要区分大小写，请使用-cmatch而不是-match。
如果您知道子字符串前面/后面有 至少一个 个字符，请使用 .+ 而不是 .*
如果要搜索子字符串 verbatim 并且它恰好或可能包含正则表达式元字符（例如 . ），请对其应用 [regex]::Escape() ;例如，[regex]::Escape('file.txt') 产生 file\.txt（\-转义元字符）。
如有必要，添加额外的约束以消除歧义，例如要求子字符串仅在单词边界处开始或结束 (\b)
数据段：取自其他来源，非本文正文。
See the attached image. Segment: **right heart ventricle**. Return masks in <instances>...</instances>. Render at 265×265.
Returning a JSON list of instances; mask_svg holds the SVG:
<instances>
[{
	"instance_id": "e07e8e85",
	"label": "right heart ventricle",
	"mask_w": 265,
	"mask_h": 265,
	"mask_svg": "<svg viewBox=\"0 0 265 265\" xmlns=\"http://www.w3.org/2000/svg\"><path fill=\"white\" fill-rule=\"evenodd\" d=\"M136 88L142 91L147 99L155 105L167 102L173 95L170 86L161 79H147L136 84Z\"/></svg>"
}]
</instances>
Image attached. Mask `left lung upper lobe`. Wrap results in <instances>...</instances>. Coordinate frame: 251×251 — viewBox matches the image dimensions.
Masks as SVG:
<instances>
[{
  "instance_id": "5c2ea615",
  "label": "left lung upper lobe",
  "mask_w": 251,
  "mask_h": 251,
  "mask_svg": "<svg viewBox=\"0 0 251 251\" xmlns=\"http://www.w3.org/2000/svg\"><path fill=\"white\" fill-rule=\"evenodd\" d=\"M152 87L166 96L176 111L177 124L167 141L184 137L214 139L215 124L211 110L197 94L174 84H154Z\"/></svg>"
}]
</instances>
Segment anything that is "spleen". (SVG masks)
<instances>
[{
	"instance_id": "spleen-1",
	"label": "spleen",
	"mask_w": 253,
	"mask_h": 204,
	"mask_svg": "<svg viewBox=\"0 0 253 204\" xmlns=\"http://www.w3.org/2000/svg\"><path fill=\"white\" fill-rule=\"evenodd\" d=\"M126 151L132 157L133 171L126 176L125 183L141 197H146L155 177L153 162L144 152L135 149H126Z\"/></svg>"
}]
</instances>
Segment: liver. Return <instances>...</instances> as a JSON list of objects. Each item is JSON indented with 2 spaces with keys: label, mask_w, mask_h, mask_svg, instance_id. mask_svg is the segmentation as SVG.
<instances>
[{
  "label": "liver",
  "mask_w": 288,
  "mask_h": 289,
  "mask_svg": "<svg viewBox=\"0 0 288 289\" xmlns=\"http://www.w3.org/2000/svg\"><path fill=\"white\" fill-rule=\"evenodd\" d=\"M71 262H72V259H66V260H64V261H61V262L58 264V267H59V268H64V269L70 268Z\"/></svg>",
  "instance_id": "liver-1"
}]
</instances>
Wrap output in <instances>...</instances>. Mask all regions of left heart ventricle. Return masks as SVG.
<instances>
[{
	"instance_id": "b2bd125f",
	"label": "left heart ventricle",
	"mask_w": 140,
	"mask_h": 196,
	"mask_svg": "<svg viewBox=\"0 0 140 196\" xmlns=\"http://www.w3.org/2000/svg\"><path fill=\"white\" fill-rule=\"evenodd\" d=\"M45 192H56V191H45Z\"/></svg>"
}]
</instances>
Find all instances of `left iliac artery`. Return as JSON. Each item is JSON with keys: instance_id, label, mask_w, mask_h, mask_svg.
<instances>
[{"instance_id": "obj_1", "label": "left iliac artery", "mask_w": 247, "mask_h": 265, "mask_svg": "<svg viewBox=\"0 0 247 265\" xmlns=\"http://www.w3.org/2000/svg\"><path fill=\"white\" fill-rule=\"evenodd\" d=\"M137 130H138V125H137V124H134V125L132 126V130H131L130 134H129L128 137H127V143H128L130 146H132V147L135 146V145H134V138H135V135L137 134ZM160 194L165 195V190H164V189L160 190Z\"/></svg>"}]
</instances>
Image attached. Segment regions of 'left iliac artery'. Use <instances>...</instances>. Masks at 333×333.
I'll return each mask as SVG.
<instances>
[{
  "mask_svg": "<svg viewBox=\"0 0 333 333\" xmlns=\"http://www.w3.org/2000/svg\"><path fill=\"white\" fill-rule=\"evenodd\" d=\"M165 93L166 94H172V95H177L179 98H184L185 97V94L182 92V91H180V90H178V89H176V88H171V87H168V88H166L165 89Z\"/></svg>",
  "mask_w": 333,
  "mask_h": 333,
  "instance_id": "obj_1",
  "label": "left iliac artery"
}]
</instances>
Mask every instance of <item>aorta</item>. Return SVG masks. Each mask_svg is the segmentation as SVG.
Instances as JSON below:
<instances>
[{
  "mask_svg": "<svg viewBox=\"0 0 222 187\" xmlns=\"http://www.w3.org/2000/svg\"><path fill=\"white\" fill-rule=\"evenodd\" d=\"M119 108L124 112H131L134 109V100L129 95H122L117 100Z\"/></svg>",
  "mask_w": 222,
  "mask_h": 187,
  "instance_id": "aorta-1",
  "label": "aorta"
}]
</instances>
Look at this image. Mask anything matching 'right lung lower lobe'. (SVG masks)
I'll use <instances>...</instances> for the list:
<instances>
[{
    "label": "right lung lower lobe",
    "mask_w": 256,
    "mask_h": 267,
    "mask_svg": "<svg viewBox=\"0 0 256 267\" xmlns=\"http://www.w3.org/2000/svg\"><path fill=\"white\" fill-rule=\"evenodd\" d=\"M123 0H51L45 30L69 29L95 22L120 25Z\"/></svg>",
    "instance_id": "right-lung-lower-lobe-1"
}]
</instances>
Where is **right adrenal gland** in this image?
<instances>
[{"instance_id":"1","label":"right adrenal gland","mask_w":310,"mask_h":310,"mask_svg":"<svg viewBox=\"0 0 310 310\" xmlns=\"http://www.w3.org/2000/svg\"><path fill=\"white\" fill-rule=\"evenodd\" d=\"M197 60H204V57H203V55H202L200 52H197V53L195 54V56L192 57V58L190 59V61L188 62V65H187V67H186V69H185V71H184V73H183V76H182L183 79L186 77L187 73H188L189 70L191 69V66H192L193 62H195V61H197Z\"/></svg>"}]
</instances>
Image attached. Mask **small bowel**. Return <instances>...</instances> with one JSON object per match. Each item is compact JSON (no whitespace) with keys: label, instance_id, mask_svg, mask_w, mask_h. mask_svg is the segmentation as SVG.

如果有可能出现 Windows-format CLRF 换行符 (\r\n)，请使用：

if ($multiLineStr -match '.*BOURKE[^\r\n]*') { $Matches[0] }

有关正则表达式的解释以及使用它们进行试验的能力，请参阅 this regex101.com page for .*BOURKE.*, and this one 以获得 .*BOURKE[^\r\n]*

简而言之：

默认情况下，. 匹配除 \n 之外的任何字符，这样就不需要 line-specific 锚点（^和 $)，但对于 CRLF 换行符，需要排除 \r，以免将其捕获为匹配的一部分。^[1]

两条旁白：

PowerShell 的 -match 运算符只查找一个匹配；如果您需要 查找所有匹配项 ，您目前需要使用底层 [regex] API directly; e.g., [regex]::Matches($multiLineStr, '.*BOURKE[^\r\n]*').Value, 'IgnoreCase'
GitHub issue #7867 建议将此功能直接引入 PowerShell 的形式-matchall 运算符。
如果你想锚定要查找的子字符串，即如果你想规定它要么发生在一行的开头或结尾，你需要切换到multi-line模式（(?m)），这使得^和$ 匹配每行；例如，仅当 BOURKE 出现在行的开头时才匹配：
- if ($multiLineStr -match '(?m)^BOURKE[^\r\n]*') { $Matches[0] }

如果line-by-line处理是一个选项：

Line-by-line 处理的优点是您 不必担心换行格式的差异（假设处理拆分成行的实用程序可以处理两种换行格式，这通常适用于 PowerShell。
如果您正在从文件读取输入文本，Select-String cmdlet，其 目的是找到给定正则表达式或文字子字符串 (-SimpleMatch) 匹配 的整行，此外还提供 streaming处理，即逐行读取，而不需要将整个文件读入内存。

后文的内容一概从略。